Anorexia Athletica

Anorexia athletica is a type of anorexia nervosa and because it is not as common, it can be more difficult to catch the warning signs of anorexia athletica. It is also known as compulsive exercise. Teens are most likely to suffer from anorexia athletica.

Most of the teens who suffer from this condition experience a strong compulsion to exercise constantly even if they do not enjoy working out. It also involves excessive levels of exercise. If the conditions of anorexia athletica worsen, there is a chance the teen may delve into other types of eating disorders like full-fledged anorexia. In comparison, those who suffer from anorexia nervosa might also exhibit signs of anorexia athletica or compulsive exercise, which is also known as obligatory exercise. The person who suffers from anorexia athletica might experience feelings of anxiety or heavy guilt if he or she does not get to workout. The teen may begin to plan their entire life around working out and exercise. 

Some may argue that too much exercise isn't a bad thing, but it can be if it begins to take over other important aspects of the teen's life like interfering with school, homework, and personal relationships. The U.S. Department of Heath and Human Services recommends at least 60 minutes of exercise or physical activity for most individuals per day. However, if a teen starts showing signs of exercising well beyond that scheduling multiple workouts in a day and neglects other aspects of their life so they can exercise, it can become a problem that turns into anorexia athletica. 

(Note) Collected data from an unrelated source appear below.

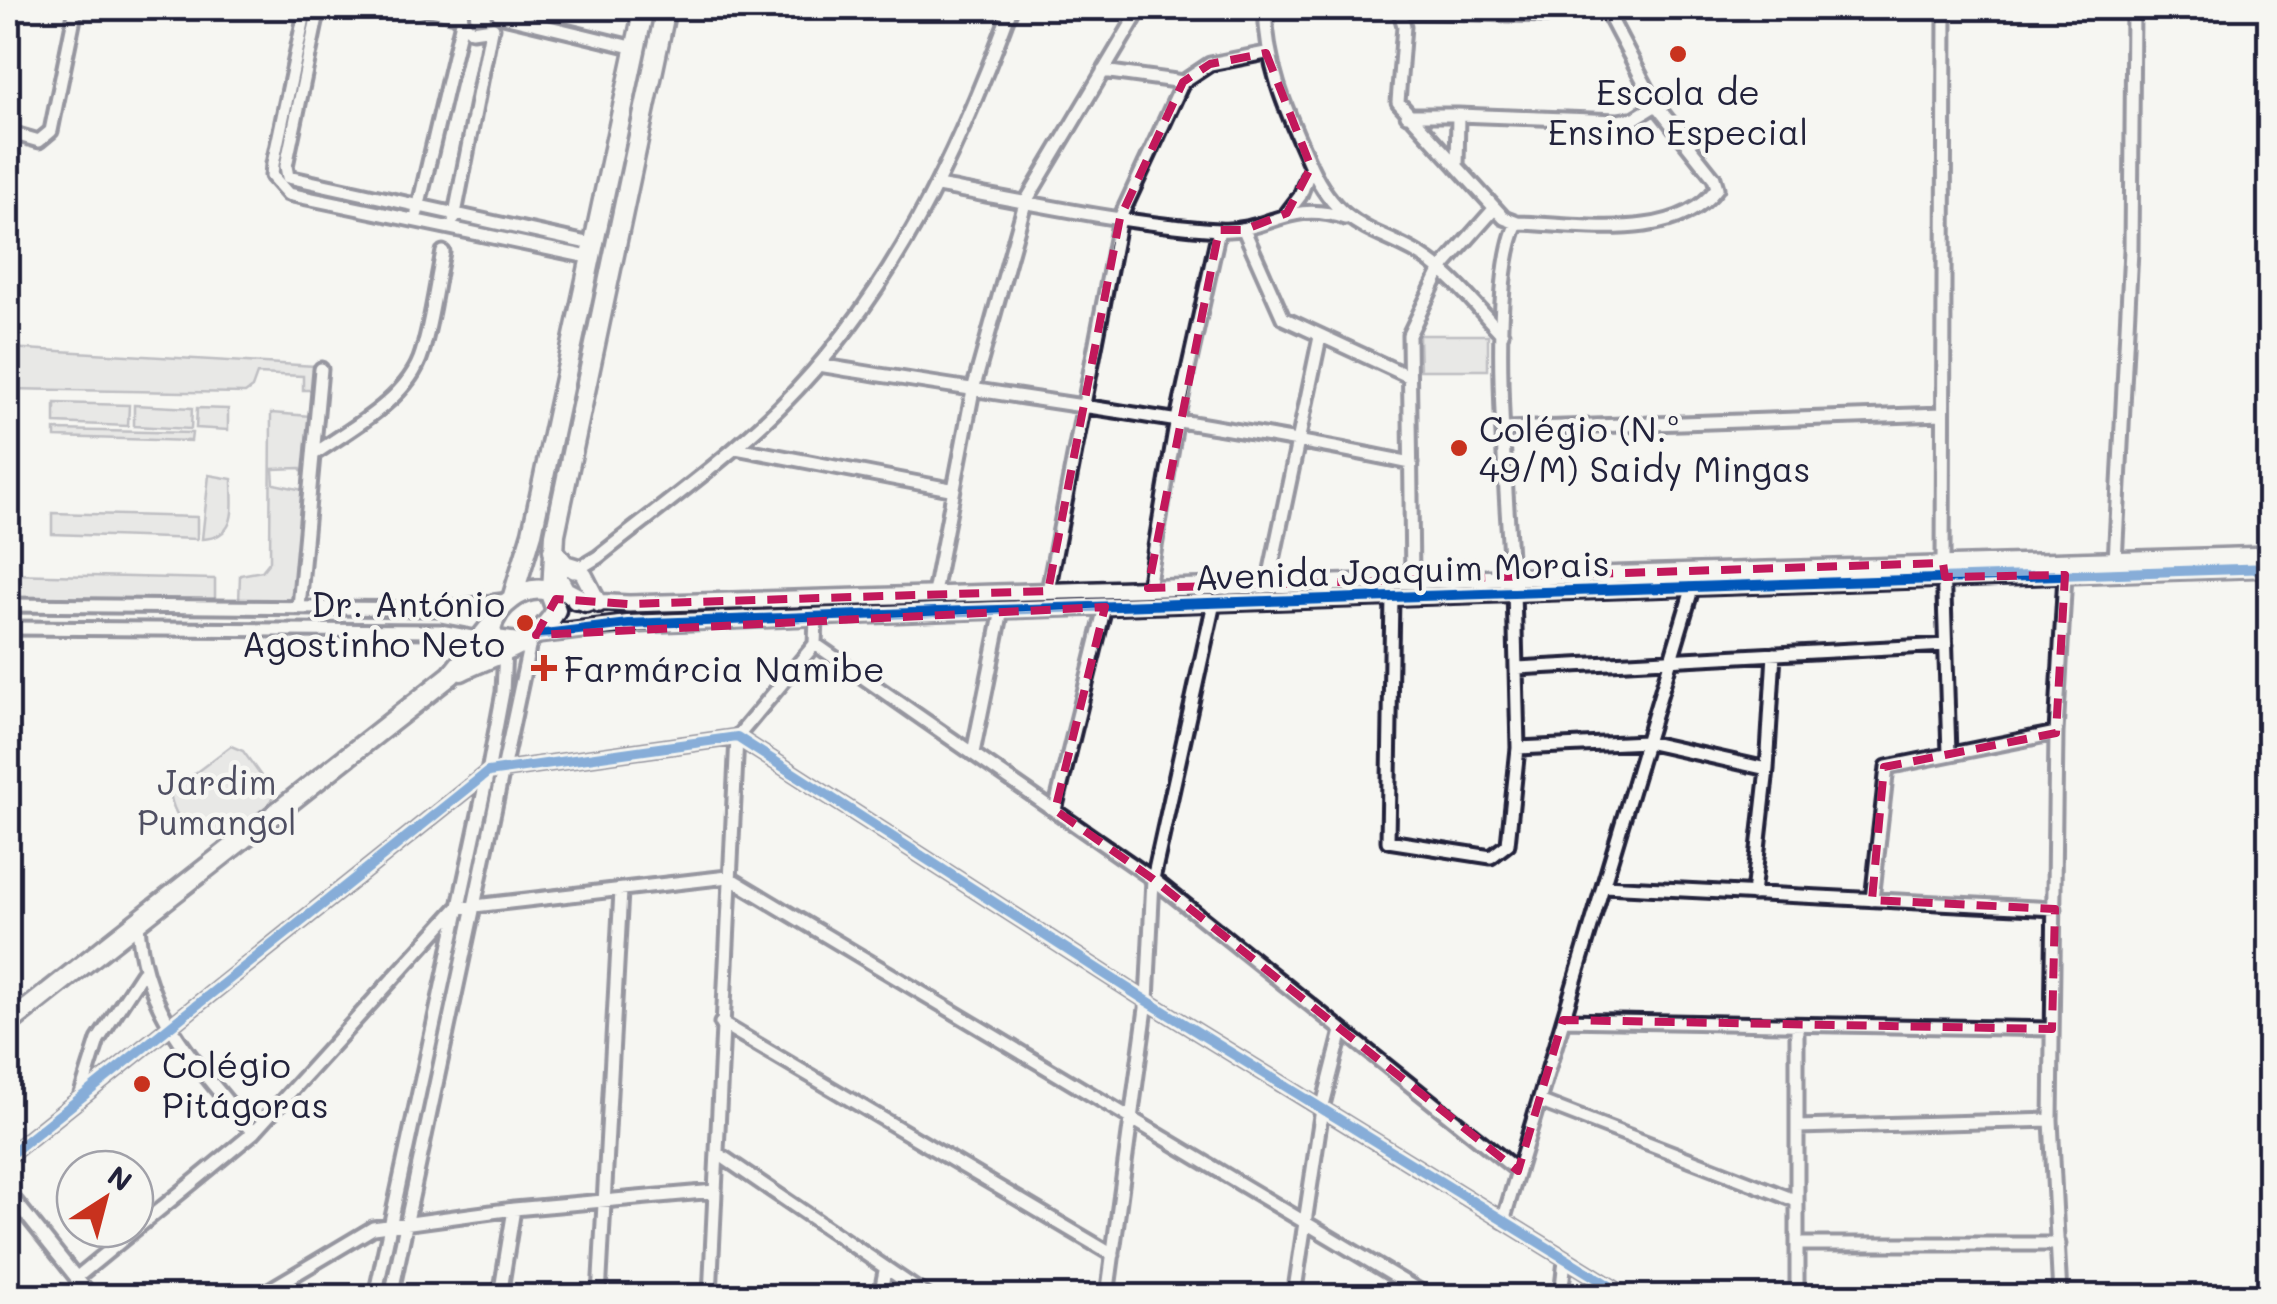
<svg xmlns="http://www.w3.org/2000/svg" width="2277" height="1304" viewBox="0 0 2277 1304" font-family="Mali,sans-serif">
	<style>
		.green { fill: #d7d7d7; stroke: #7c7c89; stroke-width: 2.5 }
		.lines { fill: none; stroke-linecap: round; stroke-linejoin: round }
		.street-casing { stroke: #22223b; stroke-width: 19 }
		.secondary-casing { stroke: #22223b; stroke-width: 22 }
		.primary-casing { stroke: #22223b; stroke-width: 25 }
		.street { stroke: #f6f6f2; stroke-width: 11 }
		.secondary { stroke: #f6f6f2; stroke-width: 15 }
		.primary { stroke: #f6f6f2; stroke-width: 18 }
		.cycleway-casing { stroke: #f6f6f2; stroke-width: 16 }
		.cycleway { stroke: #0057b8; stroke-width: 10 }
		.marked { fill: none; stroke: #c2185b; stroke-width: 8; stroke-dasharray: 20 12; stroke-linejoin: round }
		.poi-dot { fill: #c8321e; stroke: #f6f6f2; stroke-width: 4 }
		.labels { text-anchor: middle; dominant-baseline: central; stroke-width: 9; stroke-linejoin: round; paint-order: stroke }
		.poi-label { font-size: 35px; fill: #22223b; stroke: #f6f6f2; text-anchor: start }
		.street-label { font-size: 35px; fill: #22223b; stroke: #f6f6f2 }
		.park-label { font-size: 35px; fill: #4f4f62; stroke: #f6f6f2 }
	</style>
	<rect width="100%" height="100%" fill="#f6f6f2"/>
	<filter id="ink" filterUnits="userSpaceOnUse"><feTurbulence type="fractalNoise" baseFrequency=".01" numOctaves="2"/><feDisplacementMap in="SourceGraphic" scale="20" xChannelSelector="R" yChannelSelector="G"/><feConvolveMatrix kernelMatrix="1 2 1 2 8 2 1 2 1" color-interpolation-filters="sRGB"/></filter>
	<g filter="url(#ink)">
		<path class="green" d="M1419,335h69v35h-68z
			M8,348l307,18 -2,24h-10v-14l-46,-2 -5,14 -7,5 -237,-4z
			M55,403l74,2 -1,21 -73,-3z
			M134,405l58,3 -1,21 -57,-3z
			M197,408l31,1v21l-32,-2z
			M271,413l39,3 -6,58 -4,-6 -27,1 1,15 29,6 -11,113 -53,-1 1,-27 22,-4 8,-10z
			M55,430l137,3 -1,8 -136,-4z
			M209,475l23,4c0,28 7,58 -30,60z
			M52,513l145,4v22l-145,-5z
			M8,574l207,5v23l-207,-5z
			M231,746l12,5 31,43c-19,51 -96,61 -104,-2z"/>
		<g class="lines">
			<g class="street-casing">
				<path id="street" d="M306,8l-33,156 -1,12 16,18 305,64
					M319,8l-33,158 2,11 308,68
					M422,8l38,8
					M461,8l1,14 10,9 21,-3
					M1265,8c2,63 21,102 46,159
					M1399,8l5,18 -6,76 106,116 13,5c60,1 159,21 200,-35l-3,-10 -58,-73 -51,-97
					M1945,8l-2,555 6,191
					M1401,11l145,4 27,-7
					M499,15l137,33
					M8,23l2,-15
					M1103,71l80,11 27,-18 56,-11
					M1407,115h51
					M8,132l31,9 12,-10 25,-123
					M1457,167l1,-52 160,6 17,-3 21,-13
					M938,186c93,17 187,38 281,44 51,3 68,-31 126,-12
					M417,213l45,-191
					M1287,213l13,-17 11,-29c35,75 79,59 131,104 22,18 40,42 60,63
					M454,219l37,-189
					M1244,230l39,88 125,58
					M819,365c197,33 396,57 592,98
					M1505,429l438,-15
					M736,448l214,41
					M314,454c37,-25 95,-56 108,-101 10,-32 14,-68 21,-101
					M2115,562l16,-312 2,-242
					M573,572l25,-15c61,-49 126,-95 182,-150 113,-113 177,-252 231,-399
					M1511,578c-3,-79 -25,-293 6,-355
					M1412,580l-3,-245 32,-66 54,-61
					M1268,584l52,-247
					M1148,588l28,-164 43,-194
					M1048,591l72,-373 63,-136
					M934,593l39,-203 52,-187 116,-195
					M1392,596l-4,245 103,16 17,-13 10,-96 -4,-158
					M8,605l433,4 66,-9
					M299,607l22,-238
					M8,628l432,3 42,8
					M815,644l338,235 365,292
					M1517,668l429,-23
					M1518,748l128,-6 121,27
					M973,753l29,-143
					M1055,810l50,-203
					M1604,886l451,23
					M1753,894l14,-125 7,-115
					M1872,900l15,-133 169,-34
					M138,923c4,91 62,143 115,210l204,-225 271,-31 700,419
					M1563,1020l489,9
					M721,1023l392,232
					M80,1097l18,-57 44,-67
					M1539,1101l258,100
					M1797,1127l254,-7
					M717,1153l210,143
					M8,1156l480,-384 249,-35 410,264 479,295
					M8,1192l83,104
					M1503,1221l190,-635
					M1797,1244h262
					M76,1278l177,-145
					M259,1296l114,-68 141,-19 201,-18
					M375,1296l113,-524 15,-80 2,-43
					M391,1296l140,-658
					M500,1296l14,-87
					M599,1296l22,-405
					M710,1296l27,-559 78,-93 1,-27
					M880,1296l5,-25
					M1107,1296l40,-295 6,-122 61,-276
					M1294,1296l28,-187 20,-78
					M1561,1296l4,-36
					M1797,1296v-271
					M2060,1296l-9,-176 5,-387 9,-158"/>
			</g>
			<g class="secondary-casing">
				<path id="secondary" d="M584,575l15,29
					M575,601l54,3 1641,-49
					M536,635l92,-11 309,-12 1333,-44"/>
			</g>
			<g class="primary-casing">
				<path id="primary" d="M553,550l12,15 13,4
					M555,573l10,18 21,11
					M552,593l3,-59 111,-526
					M512,599l20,-66 112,-525
					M461,671c32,-16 79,-27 95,-61l-7,-19c-25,-7 -53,14 -58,39l4,10 24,3
					M8,1024l443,-349 40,-50"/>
			</g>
			<use href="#street" class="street"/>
			<use href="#secondary" class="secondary"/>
			<use href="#primary" class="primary"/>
			<g class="cycleway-casing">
				<path id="cycleway" d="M536,635l92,-11 309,-12 1333,-44
					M8,1156l480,-384 249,-35 410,264 479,295"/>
			</g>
			<use href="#cycleway" class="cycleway"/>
		</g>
	</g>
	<path d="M0 0H2277V1304H0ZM1266,53l45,114 -24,46 -43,17h-25l-71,358 795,-25 2,14 120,-2 -9,158 -172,34 -12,133 183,9 -3,120 -489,-9 -45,151 -365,-292 -98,-69 50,-203 -569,28 20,-36 73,5 419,-13 72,-373 63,-136 27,-18z" fill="#f6f6f2" fill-opacity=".55" fill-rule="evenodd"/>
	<path class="marked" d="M1266,53l45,114 -24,46 -43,17h-25l-71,358 795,-25 2,14 120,-2 -9,158 -172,34 -12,133 183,9 -3,120 -489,-9 -45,151 -365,-292 -98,-69 50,-203 -569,28 20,-36 73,5 419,-13 72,-373 63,-136 27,-18z"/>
	<g class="poi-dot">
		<circle cx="1678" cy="54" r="10"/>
		<circle cx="1459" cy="448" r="10"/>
		<circle cx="525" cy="623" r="10"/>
		<path d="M539 653h10v10h10v10h-10v10h-10v-10h-10v-10h10z"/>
		<circle cx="142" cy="1084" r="10"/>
	</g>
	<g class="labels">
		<g class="poi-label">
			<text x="1678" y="91" text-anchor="middle">Escola de<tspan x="1678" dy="40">Ensino Especial</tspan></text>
			<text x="1479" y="428">Colégio (N.º<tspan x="1479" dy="40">49/M) Saidy Mingas</tspan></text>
			<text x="505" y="603" text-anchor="end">Dr. António<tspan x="505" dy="40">Agostinho Neto</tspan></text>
			<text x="564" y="668">Farmárcia Namibe</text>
			<text x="162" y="1064">Colégio<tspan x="162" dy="40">Pitágoras</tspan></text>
		</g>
		<g class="street-label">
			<text transform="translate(1402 569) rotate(-2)">Avenida Joaquim Morais</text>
		</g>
		<g class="park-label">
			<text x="217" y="781">Jardim<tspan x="217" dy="40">Pumangol</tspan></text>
		</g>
	</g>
	<rect width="2277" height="1304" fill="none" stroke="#f6f6f2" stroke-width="40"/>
	<rect x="20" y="20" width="2237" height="1264" fill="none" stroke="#22223b" stroke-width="4" filter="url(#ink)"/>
	<g transform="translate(105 1199) rotate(36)"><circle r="48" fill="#f6f6f2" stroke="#a1a1a9" stroke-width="2.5"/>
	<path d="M0-8L18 38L0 25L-18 38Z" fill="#c8321e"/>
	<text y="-15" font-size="28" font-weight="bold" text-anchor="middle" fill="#22223b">N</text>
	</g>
</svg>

While anorexia and compulsive exercise do not always go hand-in-hand, those who suffer from anorexia athletica might begin to take their obsession over exercise and their weight to begin restricting their diet to keep losing weight. This is why it is important to seek treatment for those who may be exhibiting signs of compulsive exercise.

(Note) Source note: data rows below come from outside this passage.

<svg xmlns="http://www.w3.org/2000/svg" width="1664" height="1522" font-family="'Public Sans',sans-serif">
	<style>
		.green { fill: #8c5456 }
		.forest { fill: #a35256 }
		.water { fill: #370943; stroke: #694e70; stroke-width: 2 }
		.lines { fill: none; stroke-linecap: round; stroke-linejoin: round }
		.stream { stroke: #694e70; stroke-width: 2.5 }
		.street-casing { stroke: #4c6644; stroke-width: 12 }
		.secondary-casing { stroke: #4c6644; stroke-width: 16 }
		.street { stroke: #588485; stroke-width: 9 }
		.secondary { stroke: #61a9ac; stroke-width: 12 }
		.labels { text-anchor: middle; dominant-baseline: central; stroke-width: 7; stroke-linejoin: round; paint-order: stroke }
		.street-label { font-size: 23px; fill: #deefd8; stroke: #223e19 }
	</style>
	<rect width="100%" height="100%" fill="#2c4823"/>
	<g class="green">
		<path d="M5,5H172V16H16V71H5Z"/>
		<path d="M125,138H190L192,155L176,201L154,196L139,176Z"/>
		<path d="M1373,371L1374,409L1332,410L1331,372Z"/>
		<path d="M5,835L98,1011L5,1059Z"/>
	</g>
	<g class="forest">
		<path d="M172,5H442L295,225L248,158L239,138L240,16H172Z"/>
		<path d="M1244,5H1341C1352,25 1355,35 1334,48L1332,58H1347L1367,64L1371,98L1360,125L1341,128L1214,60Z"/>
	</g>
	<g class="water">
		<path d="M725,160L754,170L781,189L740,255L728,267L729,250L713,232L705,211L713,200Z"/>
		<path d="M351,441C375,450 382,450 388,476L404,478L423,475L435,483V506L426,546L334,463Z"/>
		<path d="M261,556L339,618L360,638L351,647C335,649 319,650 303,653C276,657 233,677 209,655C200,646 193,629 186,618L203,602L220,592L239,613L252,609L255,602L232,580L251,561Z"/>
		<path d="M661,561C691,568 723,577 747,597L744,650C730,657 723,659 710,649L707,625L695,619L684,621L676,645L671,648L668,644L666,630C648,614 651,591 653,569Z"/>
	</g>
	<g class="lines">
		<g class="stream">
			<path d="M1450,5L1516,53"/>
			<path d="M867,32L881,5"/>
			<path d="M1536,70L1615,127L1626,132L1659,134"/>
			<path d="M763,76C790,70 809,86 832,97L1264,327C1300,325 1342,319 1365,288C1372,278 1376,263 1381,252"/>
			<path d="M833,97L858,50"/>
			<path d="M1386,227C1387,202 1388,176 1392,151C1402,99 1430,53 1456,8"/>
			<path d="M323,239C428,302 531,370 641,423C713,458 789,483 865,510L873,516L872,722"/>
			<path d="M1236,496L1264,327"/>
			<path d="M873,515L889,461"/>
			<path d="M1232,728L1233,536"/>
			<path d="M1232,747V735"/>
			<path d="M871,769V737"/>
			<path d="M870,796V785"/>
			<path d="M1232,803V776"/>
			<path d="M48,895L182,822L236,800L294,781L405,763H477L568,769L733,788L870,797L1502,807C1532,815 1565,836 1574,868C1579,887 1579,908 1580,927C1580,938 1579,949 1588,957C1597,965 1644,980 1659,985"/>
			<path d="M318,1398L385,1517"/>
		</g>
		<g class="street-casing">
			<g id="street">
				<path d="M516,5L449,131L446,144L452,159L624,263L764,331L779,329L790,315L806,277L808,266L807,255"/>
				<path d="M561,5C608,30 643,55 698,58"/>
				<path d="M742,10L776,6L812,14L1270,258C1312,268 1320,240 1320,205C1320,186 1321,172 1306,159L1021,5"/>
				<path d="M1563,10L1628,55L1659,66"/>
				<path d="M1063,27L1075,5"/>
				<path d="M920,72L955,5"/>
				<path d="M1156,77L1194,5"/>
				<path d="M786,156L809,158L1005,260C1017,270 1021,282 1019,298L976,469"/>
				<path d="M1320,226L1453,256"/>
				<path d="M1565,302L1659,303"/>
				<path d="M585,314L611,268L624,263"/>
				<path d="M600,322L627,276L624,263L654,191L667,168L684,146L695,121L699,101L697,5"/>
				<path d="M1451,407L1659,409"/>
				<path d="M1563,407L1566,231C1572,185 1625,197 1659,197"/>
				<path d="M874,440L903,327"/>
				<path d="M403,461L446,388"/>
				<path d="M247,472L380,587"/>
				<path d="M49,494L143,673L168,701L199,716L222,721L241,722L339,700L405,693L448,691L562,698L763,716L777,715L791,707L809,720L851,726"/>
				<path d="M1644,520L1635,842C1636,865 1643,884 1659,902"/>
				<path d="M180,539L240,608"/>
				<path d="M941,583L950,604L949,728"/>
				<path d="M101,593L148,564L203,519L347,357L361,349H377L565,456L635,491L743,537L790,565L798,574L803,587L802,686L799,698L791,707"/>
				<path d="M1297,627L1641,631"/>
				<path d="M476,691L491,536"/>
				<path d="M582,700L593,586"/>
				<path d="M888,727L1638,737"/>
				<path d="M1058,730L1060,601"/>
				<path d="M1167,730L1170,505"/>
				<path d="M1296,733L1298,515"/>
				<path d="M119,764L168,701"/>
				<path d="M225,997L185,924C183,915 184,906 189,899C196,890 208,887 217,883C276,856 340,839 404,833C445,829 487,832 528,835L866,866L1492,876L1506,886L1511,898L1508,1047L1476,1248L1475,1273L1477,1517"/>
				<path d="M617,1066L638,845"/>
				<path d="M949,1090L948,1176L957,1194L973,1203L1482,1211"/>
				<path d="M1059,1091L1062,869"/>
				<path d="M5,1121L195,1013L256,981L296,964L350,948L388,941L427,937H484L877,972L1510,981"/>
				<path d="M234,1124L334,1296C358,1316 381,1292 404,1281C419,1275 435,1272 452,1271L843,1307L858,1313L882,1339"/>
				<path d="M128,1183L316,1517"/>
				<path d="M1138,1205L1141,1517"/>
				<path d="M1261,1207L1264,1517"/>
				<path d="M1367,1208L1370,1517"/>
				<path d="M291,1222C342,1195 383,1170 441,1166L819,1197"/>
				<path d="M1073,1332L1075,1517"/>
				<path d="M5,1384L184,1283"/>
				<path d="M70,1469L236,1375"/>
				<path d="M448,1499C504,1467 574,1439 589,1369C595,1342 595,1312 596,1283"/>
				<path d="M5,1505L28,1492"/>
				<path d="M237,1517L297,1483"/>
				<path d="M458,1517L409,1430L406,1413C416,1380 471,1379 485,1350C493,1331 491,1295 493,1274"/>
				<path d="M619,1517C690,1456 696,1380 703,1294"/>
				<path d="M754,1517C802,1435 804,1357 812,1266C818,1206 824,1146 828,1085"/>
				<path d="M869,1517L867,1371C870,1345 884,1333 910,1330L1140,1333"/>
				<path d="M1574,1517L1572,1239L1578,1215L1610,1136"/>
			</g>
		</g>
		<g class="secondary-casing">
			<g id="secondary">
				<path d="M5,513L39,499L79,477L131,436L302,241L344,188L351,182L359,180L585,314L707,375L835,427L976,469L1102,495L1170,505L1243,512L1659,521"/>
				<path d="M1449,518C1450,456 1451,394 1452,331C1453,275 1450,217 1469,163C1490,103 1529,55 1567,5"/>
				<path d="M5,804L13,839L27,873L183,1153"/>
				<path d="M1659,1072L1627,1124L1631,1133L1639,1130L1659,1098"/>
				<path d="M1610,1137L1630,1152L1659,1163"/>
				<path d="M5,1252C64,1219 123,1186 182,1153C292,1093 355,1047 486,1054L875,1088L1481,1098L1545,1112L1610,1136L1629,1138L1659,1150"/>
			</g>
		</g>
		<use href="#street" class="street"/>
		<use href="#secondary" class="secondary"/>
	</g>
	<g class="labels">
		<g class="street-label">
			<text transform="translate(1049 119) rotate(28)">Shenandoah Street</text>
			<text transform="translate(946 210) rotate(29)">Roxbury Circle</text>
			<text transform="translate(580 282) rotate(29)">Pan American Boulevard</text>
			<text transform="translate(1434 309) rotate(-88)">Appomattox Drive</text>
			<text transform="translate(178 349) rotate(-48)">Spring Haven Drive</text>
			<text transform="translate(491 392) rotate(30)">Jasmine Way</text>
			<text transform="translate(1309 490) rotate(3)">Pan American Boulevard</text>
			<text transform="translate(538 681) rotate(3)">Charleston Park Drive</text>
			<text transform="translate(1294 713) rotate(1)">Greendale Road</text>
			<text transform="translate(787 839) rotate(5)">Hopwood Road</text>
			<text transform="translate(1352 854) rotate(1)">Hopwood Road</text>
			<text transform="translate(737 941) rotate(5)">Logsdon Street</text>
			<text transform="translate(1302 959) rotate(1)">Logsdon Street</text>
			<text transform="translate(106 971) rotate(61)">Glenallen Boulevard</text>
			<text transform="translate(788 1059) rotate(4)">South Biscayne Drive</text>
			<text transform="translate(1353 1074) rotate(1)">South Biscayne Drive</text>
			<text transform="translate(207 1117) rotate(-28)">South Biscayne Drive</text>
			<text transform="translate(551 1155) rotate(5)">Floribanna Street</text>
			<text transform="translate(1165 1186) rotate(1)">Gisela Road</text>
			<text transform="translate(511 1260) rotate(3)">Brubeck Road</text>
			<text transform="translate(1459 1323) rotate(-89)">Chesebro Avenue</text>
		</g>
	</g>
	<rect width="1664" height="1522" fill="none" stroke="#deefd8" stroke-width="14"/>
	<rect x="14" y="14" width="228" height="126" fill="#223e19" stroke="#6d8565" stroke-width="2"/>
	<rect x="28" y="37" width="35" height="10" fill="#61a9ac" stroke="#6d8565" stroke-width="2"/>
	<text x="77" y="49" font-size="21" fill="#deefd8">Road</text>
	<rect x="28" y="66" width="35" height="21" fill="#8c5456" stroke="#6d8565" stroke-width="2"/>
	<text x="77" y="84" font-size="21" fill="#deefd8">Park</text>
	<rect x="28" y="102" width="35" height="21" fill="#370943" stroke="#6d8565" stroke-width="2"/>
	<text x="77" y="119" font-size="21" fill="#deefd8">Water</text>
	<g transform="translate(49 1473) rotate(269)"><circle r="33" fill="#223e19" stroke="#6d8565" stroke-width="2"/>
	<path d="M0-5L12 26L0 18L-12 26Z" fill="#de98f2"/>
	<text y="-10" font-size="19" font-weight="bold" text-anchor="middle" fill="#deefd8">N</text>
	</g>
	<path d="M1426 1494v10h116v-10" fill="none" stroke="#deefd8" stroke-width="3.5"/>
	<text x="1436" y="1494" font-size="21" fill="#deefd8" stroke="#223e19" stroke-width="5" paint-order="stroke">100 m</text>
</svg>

Signs of anorexia athletica:

  • Frequently talks about their weight or worries about their appearance.
  • Weight loss over 5 percent of their normal body weight.
  • Cuts back on calories in their normal diet. Restricts their diets to only "healthy" foods.
  • Might experience regular heartburn, constipation, nausea, vomiting, diarrhea or abdominal distention.
  • Takes time away from school or work and other activities in order to work out.
  • Is defensive of their excessive behavior and does not believe there is anything wrong with their workout schedule.
  • Never satisfied with athletic accomplishments, always wants to do better.
  • Acts annoyed or irritable if they do not get to work out or if their workout is interrupted.
  • May show signs of eating disorders (ie. throwing  up food, binging/purging, restricting diet or refusing to eat at all).

The ones who are the most at risk for developing this anorexia athletica disorder are typically teens ages 12 to 19. These teens may already be athletes and may take their training to an unhealthy level. They are likely a victim of low self-esteem and may feel out of control in other areas of their life so they turn to compulsive exercise as a way to cope and grasp on to that feeling of control they so desire. If you are a teen who is exhibiting these symptoms to an unhealthy degree, understand that it is a mental illness and can be treated with counseling and therapy efforts. Talk to a trusted adult about getting the professional help you need before allowing this disease to progress and only worsen developing into a full-fledged eating disorder. If you are a parent with teen exhibiting the signs of anorexia athletica, get them help right away with counseling to help them combat the inner struggles they are facing that is resulting outwardly in the form of this obsession. While it is not wrong to want to exercise, there are risks involved with exercising too much like having the disorder escalate into an eating disorder or having injuries occur while the person is working out. When someone is tired and exhausted from too much exercise, they will be sloppy the next time they work out, which can result in various bodily injuries. It can also lower their immune system so they end up getting sick, burned out or experience anxiety and other related medical issues. Get help as soon as possible before this disorder becomes worse.